◆ Document extract
——————

Light v. Granatell

Decision Date20 December 1979
PartiesSol J. LIGHT, Plaintiff-Respondent, v. Thomas GRANATELL, Defendant-Appellant.
CourtNew Jersey Superior Court — Appellate Division

Kalb, Friedman & Siegelbaum, Newark, for defendant-appellant (Marc S. Friedman, Newark, on the brief).

Evans, Hand, Allabough & Amoresano, West Paterson, for plaintiff-respondent (Joseph Bernadino, West Paterson, on the brief).

Before Judges LORA, ANTELL and PRESSLER.

The opinion of the court was delivered by

LORA, P. J. A. D.

On January 23, 1969 defendant Thomas Granatell borrowed $275,000 from Newram Realty Corp. (Newram), secured by a bond and mortgage covering property in the City of Newburgh, Orange County, New York. Newram assigned the bond and mortgage to plaintiff Sol J. Light.

In June 1974, at Granatell's request, the parties entered into an extension agreement which provided, among other things, for the monthly amortization of the balance outstanding on the bond over five years at a rate of interest of 8% Annually. The extension agreement was executed in New Jersey, where both Light and Granatell were then residents.

The first installment payment became due on July 1, 1974, but Granatell did not, however, make the payment and has not made any of the succeeding installment payments. Light thereupon elected to accelerate the maturity of the debt pursuant to an applicable provision of the extension agreement.

During his ownership of the property Granatell failed to pay the City of Newburgh real estate taxes and water charges, said arrearages being then in excess of $300,000. The City of Newburgh perfected its priority lien against Granatell's property. Although Light had instituted foreclosure proceedings on the mortgage in New York, the City of Newburgh on December 30, 1976 foreclosed its tax lien and thereby extinguished Light's mortgage lien on the property. Light thereafter commenced this action on the bond in New Jersey, and on motion for summary judgment and cross-motion for dismissal of the complaint, the trial judge entered judgment for plaintiff from which defendant now appeals.

Defendant contends that Article 13 of the New York Real Property Actions and Proceedings Law, § 1301 (RPAPL), is controlling and principles of comity bar the plaintiff from maintaining this action. The cited section provides:

1. Where final judgment for the plaintiff has been rendered in an action to recover any part of the mortgage debt, an action shall not be commenced or maintained to foreclose the mortgage, unless an execution against the property of the defendant has been issued upon the judgment to the sheriff of the county where he resides, if he resides within the state, or if he resides without the state, to the sheriff of the county where the judgment-roll is filed; and has been returned wholly or partly unsatisfied.

2. The complaint shall state whether any other action has been brought to recover any part of the mortgage debt, and, if so, whether any part has been collected.

3. While the action is pending or after final judgment for the plaintiff therein, no other action shall be commenced or maintained to recover any part of the mortgage debt, without leave of the court in which the former action was brought.

——————

◆ Study material
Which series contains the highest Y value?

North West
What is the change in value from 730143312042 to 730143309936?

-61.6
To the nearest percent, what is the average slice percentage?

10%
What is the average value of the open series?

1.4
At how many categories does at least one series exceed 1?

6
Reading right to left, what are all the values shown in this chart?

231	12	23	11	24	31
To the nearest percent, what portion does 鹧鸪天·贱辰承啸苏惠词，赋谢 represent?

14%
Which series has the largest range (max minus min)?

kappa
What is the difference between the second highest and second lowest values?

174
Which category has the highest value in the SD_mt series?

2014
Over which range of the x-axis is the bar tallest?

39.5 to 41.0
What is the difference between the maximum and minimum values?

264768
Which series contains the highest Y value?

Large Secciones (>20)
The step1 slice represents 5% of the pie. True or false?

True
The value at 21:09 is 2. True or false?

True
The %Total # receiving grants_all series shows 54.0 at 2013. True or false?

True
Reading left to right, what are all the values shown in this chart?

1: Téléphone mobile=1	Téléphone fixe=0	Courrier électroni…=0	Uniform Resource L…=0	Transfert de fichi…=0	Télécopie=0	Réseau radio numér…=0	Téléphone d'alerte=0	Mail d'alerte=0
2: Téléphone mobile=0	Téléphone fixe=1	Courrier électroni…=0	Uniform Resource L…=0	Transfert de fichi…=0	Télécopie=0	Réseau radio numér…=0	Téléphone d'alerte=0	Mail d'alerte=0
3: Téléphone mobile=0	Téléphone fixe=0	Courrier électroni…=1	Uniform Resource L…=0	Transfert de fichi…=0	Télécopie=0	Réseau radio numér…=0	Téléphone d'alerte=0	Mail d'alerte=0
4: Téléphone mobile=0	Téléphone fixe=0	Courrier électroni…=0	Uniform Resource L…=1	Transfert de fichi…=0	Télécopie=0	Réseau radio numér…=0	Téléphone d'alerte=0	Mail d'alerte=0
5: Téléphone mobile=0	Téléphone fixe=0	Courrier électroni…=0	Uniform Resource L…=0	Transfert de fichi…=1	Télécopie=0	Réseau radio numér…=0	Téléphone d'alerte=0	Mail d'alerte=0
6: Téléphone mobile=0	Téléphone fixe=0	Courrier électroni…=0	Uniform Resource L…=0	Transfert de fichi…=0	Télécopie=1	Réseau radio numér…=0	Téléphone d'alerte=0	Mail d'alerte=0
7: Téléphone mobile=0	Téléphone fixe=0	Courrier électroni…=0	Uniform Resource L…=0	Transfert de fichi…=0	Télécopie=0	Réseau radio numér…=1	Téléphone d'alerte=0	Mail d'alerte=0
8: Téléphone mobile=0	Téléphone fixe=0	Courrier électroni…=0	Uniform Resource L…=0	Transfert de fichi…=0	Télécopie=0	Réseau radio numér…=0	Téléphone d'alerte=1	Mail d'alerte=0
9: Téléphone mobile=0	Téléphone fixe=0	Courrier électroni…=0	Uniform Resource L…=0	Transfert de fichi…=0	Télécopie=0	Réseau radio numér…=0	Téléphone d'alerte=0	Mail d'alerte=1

——————

◆ Complete the following
1) According to the Light v. Granatell opinion, on what date did the City of Newburgh foreclose its tax lien?
2) Say whether each statement agrees with the Light v. Granatell opinion, and support each yes or no with the deciding words quoted from it: (a) The extension agreement was executed in New York. (b) Granatell made the first installment payment due on July 1, 1974. (c) Newram assigned the bond and mortgage to Light.
3) Reproduce word for word the part of the Light v. Granatell opinion that opens with the words containing "1. Where final" and closes with "or partly unsatisfied.".
The items are separate material and are not about the Light v. Granatell opinion.

◆ Solution list
1) December 30, 1976.

2)
(a) No: "The extension agreement was executed in New Jersey"
(b) No: "Granatell did not, however, make the payment and has not made any of the succeeding installment payments"
(c) Yes: "Newram assigned the bond and mortgage to plaintiff Sol J. Light."

3)
1. Where final judgment for the plaintiff has been rendered in an action to recover any part of the mortgage debt, an action shall not be commenced or maintained to foreclose the mortgage, unless an execution against the property of the defendant has been issued upon the judgment to the sheriff of the county where he resides, if he resides within the state, or if he resides without the state, to the sheriff of the county where the judgment-roll is filed; and has been returned wholly or partly unsatisfied.